----- Data supplied
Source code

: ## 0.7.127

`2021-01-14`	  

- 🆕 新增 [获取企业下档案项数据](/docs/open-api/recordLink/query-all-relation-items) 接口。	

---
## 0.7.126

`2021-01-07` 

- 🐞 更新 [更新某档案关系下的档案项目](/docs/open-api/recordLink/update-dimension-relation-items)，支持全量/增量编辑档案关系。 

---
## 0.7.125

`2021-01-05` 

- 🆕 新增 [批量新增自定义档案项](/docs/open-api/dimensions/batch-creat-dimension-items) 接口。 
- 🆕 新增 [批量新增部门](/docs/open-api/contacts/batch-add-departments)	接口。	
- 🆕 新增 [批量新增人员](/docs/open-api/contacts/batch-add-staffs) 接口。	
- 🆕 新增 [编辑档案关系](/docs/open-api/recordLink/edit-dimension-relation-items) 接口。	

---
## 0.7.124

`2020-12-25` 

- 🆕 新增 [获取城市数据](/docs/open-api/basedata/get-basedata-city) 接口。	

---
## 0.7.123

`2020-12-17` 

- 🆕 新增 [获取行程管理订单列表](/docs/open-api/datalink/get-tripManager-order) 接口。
----------
- [What you are asked to do]: Please convert the listing above into a Markdown table with the columns Row and Line, giving each line its row number and leaving out blank lines.

- [Output of the exercise]:
| Row | Line |
|---|---|
| 1 | Source code |
| 2 | : ## 0.7.127 |
| 3 | `2021-01-14`	   |
| 4 | - 🆕 新增 [获取企业下档案项数据](/docs/open-api/recordLink/query-all-relation-items) 接口。	 |
| 5 | --- |
| 6 | ## 0.7.126 |
| 7 | `2021-01-07`  |
| 8 | - 🐞 更新 [更新某档案关系下的档案项目](/docs/open-api/recordLink/update-dimension-relation-items)，支持全量/增量编辑档案关系。  |
| 9 | --- |
| 10 | ## 0.7.125 |
| 11 | `2021-01-05`  |
| 12 | - 🆕 新增 [批量新增自定义档案项](/docs/open-api/dimensions/batch-creat-dimension-items) 接口。  |
| 13 | - 🆕 新增 [批量新增部门](/docs/open-api/contacts/batch-add-departments)	接口。	 |
| 14 | - 🆕 新增 [批量新增人员](/docs/open-api/contacts/batch-add-staffs) 接口。	 |
| 15 | - 🆕 新增 [编辑档案关系](/docs/open-api/recordLink/edit-dimension-relation-items) 接口。	 |
| 16 | --- |
| 17 | ## 0.7.124 |
| 18 | `2020-12-25`  |
| 19 | - 🆕 新增 [获取城市数据](/docs/open-api/basedata/get-basedata-city) 接口。	 |
| 20 | --- |
| 21 | ## 0.7.123 |
| 22 | `2020-12-17`  |
| 23 | - 🆕 新增 [获取行程管理订单列表](/docs/open-api/datalink/get-tripManager-order) 接口。 |